I'm starting to think he would salute his teleprompter before he would salute the American Flag.


----------



## jettsixx (Dec 10, 2005)

What do you expect from a junkie from the ghetto who made his way to the big white house. This excuse has proven again and again that he hates the way this country is and he doesnt even deny it. He said in is campaign speech that he wanted to fundamentally transform America and the sheeple still elected him. I agree with KW this douche bag is not now nor will he ever be my president. I have yet to refer to him as such and I never will. People keep telling me I need to respect the office but when the person sitting in the office doesnt respect it how can I?


----------



## CJIS (Mar 12, 2005)

He is searching for the balls he needs to run this country. Too bad he has none.


----------



## Tango_Sierra (May 20, 2010)

What a disgrace...Is it 2012 yet???


----------



## jettsixx (Dec 10, 2005)

930-Days

20-Hours

14-Min and counting


----------



## Guest (Jul 4, 2010)

jettsixx said:


> What do you expect from a junkie from the ghetto who made his way to the big white house. This excuse has proven again and again that he hates the way this country is and he doesnt even deny it. He said in is campaign speech that he wanted to fundamentally transform America and the sheeple still elected him. I agree with KW this douche bag is not now nor will he ever be my president. I have yet to refer to him as such and I never will. *People keep telling me I need to respect the office but when the person sitting in the office doesnt respect it how can I?*


+1

---------- Post added at 16:32 ---------- Previous post was at 16:30 ----------



CJIS said:


> He is searching for the balls he needs to run this country. Too bad he has none.


Balls, brains, common sense... none of it.


----------



## HistoryHound (Aug 30, 2008)

CJIS said:


> He is searching for the balls he needs to run this country. Too bad he has none.


My dog has more balls & he's been neutered. Maybe hillary will loan him hers. Too bad neither one know what to do with them.


----------



## Colonel Kurtz (Jun 28, 2010)

A pretty pathetic President. The irony of it all is that most police unions around the country gave their endorsement to Obama during the 2008 election.


----------



## jettsixx (Dec 10, 2005)

Colonel Kurtz said:


> A pretty pathetic President. The irony of it all is that most *police unions around the country gave their endorsement to Obama* during the 2008 election.


Makes you glad you pay dues. (sarcasm):banghead:


----------



## Hush (Feb 1, 2009)

I've got a "crotch salute" for that dirtbag:


----------



## EnforceOfficer (Jun 1, 2010)

Colonel Kurtz said:


> A pretty pathetic President. The irony of it all is that most police unions around the country gave their endorsement to Obama during the 2008 election.


It's because some Republicans, especially from the southeast, have some strong anti-union views...

Look at right-to-work for a low wage North Carolina...Even if a group of Police Officers vote a majority to form union, in NC and other southern states the employer (be it a town or a city) can refuse to bargain with the union...

If any employer refuses to bargain with a union here in Ontario, the Minister of Labour will just impose a contract on the employer, usually a contract similar to one which exists in a similar workplace...


----------

Job
Please copy out the stretch of the forum thread from "Look at right-to-work" through "a similar workplace...", putting "Manitoba" wherever "Ontario" appears. The material has no connection to the forum thread.

Recorded information
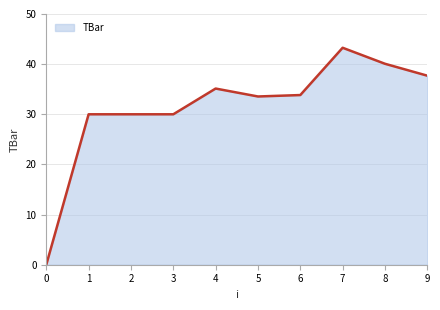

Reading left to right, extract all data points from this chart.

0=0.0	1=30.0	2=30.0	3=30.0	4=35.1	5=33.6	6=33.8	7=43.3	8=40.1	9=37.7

Exercise solution
Look at right-to-work for a low wage North Carolina...Even if a group of Police Officers vote a majority to form union, in NC and other southern states the employer (be it a town or a city) can refuse to bargain with the union...

If any employer refuses to bargain with a union here in Manitoba, the Minister of Labour will just impose a contract on the employer, usually a contract similar to one which exists in a similar workplace...